6. There may be deductions available for senior citizens (age 65 or older), individuals

with disabilities, and surviving spouses.

WISCONSIN

1. The Temporary Recycling Surcharge does not apply to an individual who has less

than $4,000 of gross receipts (review other exceptions as well). In addition, if an

individual is subject to the surcharge, the minimum amount the individual should pay

is $25 (regardless of whether the calculation of the surcharge is less than $25). (See

WI Form 1 instructions, p. 15)

2. Interest income which is exempt for both state and federal tax purposes should not be

included in Wisconsin income. (See WI Form 1 instructions, p.6 for examples)

3. Wisconsin limits combined net losses from farming if nonfarm Wisconsin AGI is

greater than $55,000 (Married filing jointly). (See WI Form 1 instructions, p. 6)

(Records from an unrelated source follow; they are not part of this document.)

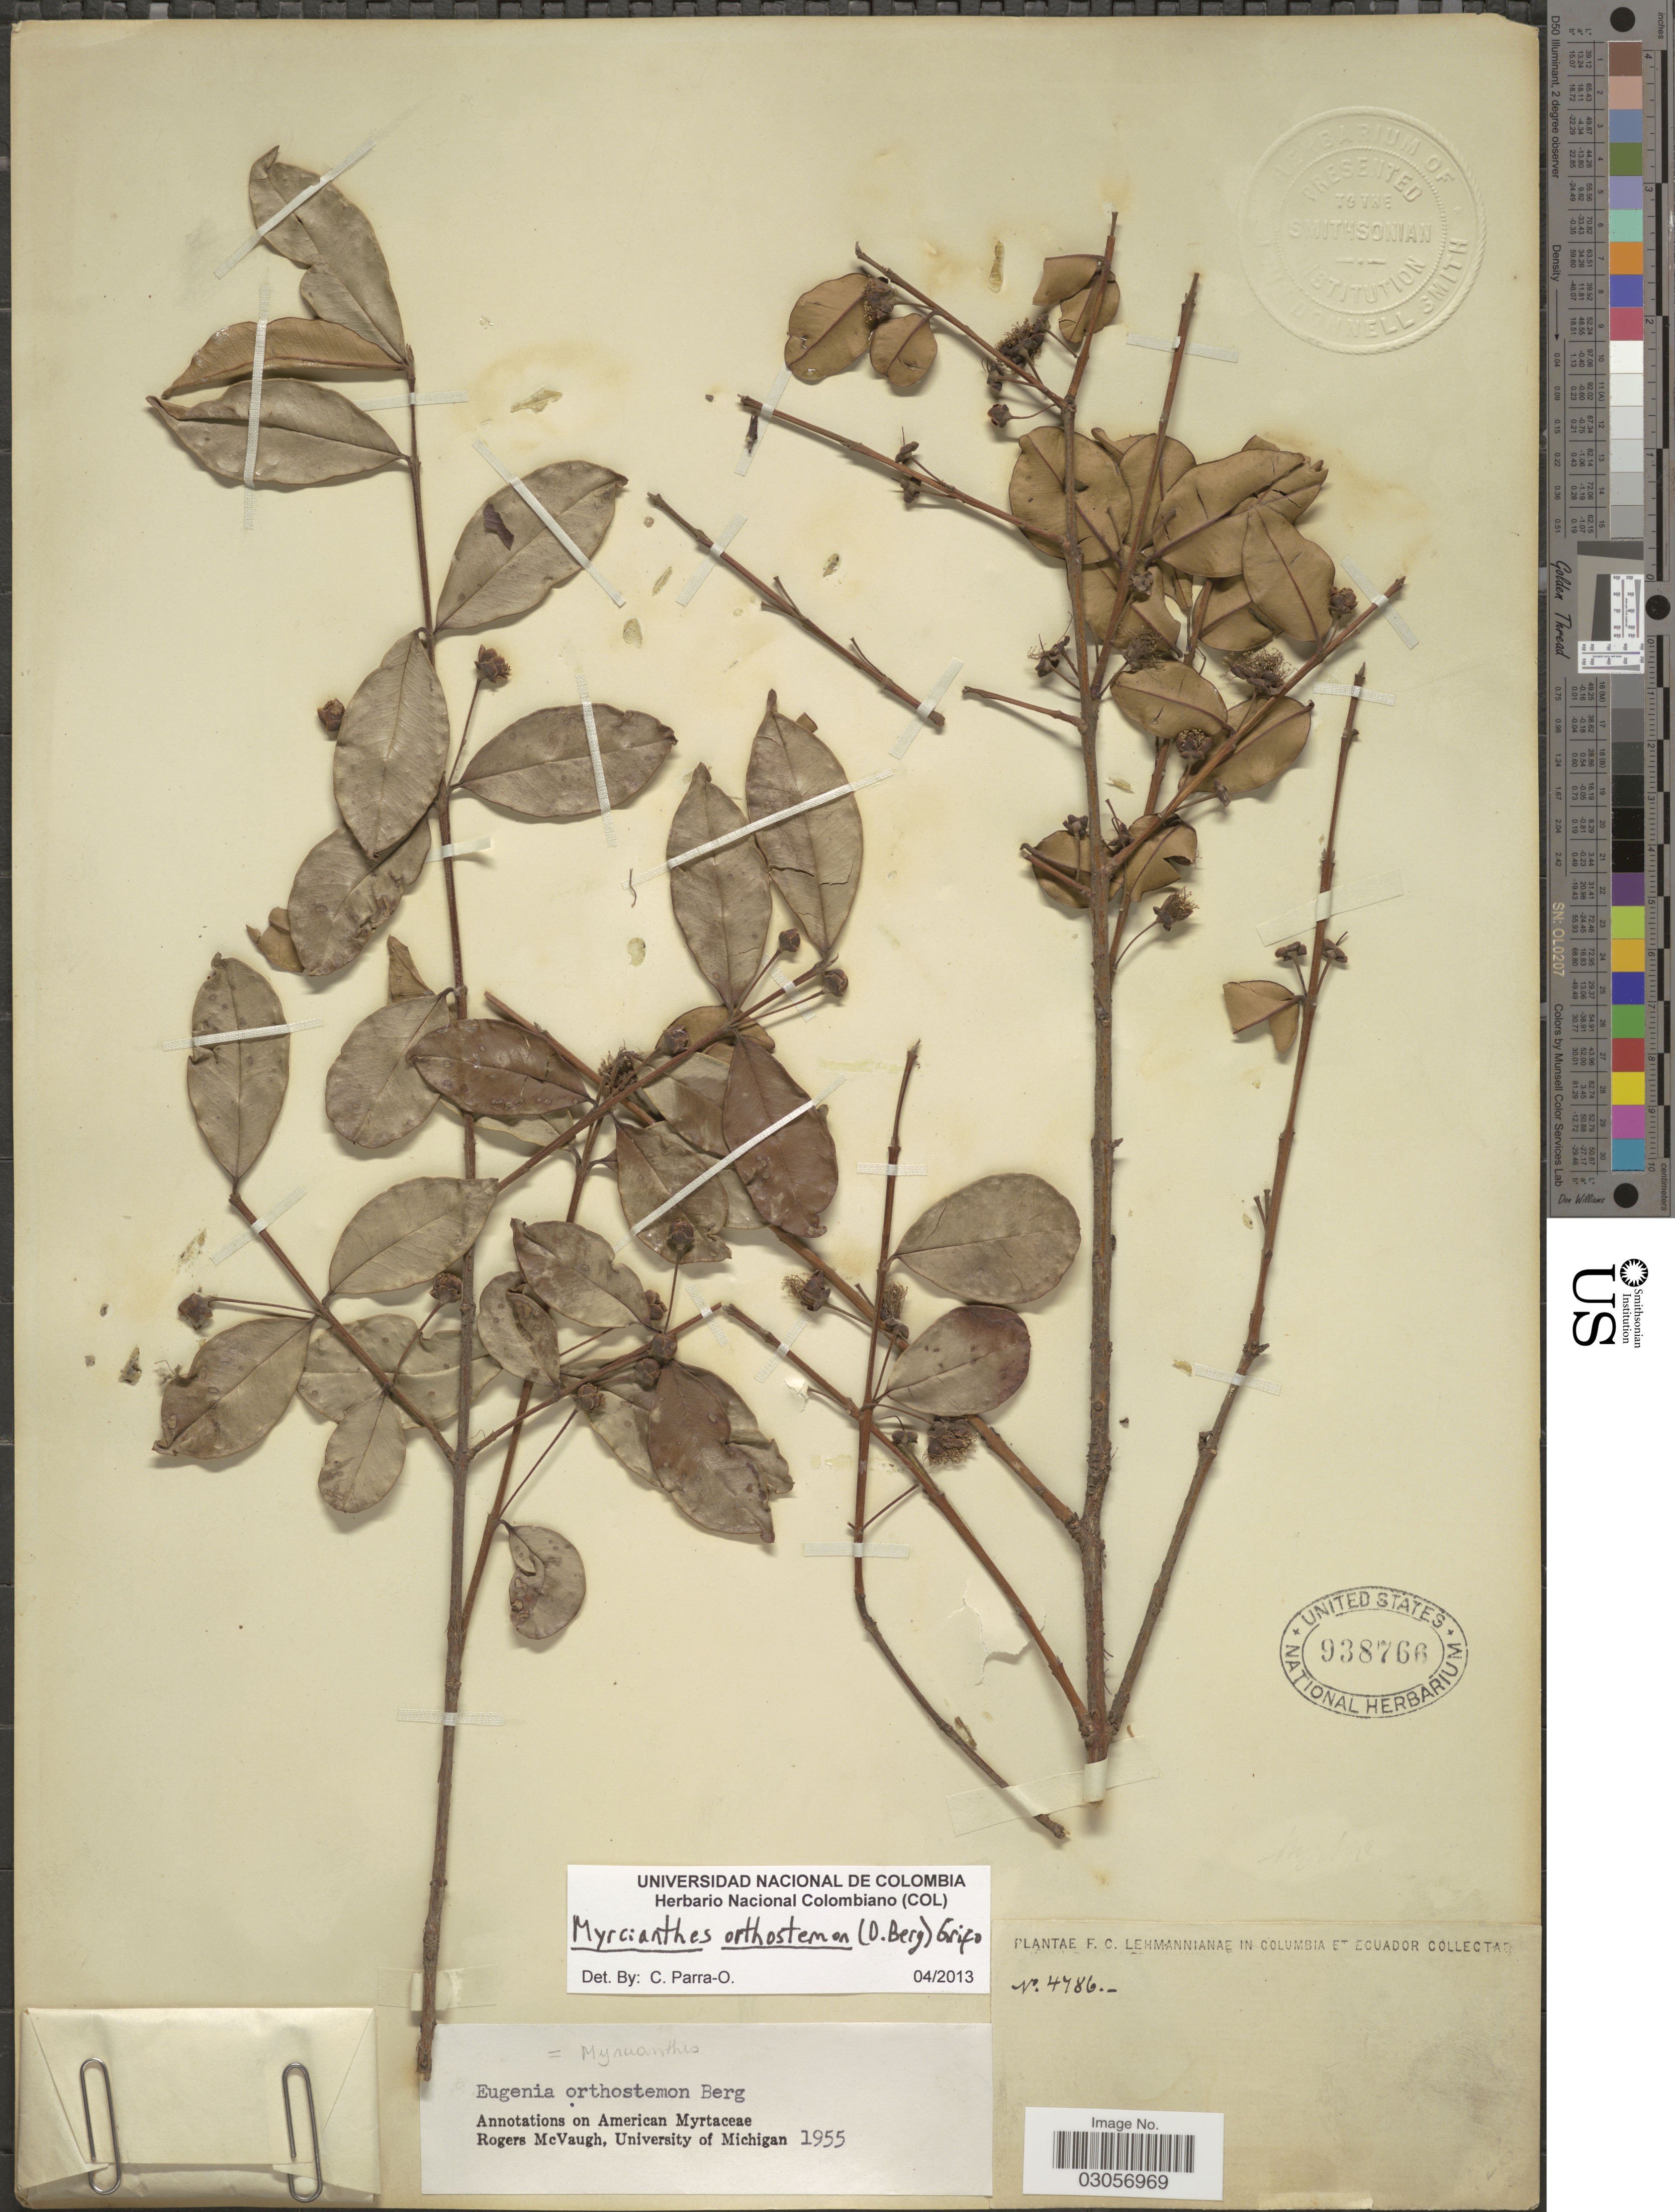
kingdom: Plantae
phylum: Tracheophyta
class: Magnoliopsida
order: Myrtales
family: Myrtaceae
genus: Myrcianthes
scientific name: Myrcianthes orthostemon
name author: (O. Berg) Grifo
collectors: F. C. Lehmann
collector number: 4786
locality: Colombia et Ecuador.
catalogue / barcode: US 938766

4. Self-employed medical insurance is 40% deductible for federal purposes and 100%

deductible for Wisconsin purposes. (See WI Law Section 71.05)

5. Taxpayers may have a different amount of social security benefits taxable for

Wisconsin and federal purposes. (See WI Form 1 instructions, p. 8)

6. Nonresident - Amounts received while a nonresident of Wisconsin from a

nonqualified retirement plan or a nonqualified deferred compensation plan must be

included in Wisconsin income to the extent attributable to personal services performed

in Wisconsin unless distribution is paid out in annuity form over life expectancy of

individual or a period of not less than 10 years, or distribution is paid in either an

annuity or lump sum from arrangements known as "mirror" plans. (See P.L. 104-95)

7. Nonresident - Any interest or dividends passed through from an S corporation on a WI

5K-1 must be included on the nonresident return (even though there is a general

exception to not include any interest/dividends in Wisconsin income).

WYOMING

1. Wyoming does not impose an individual income tax.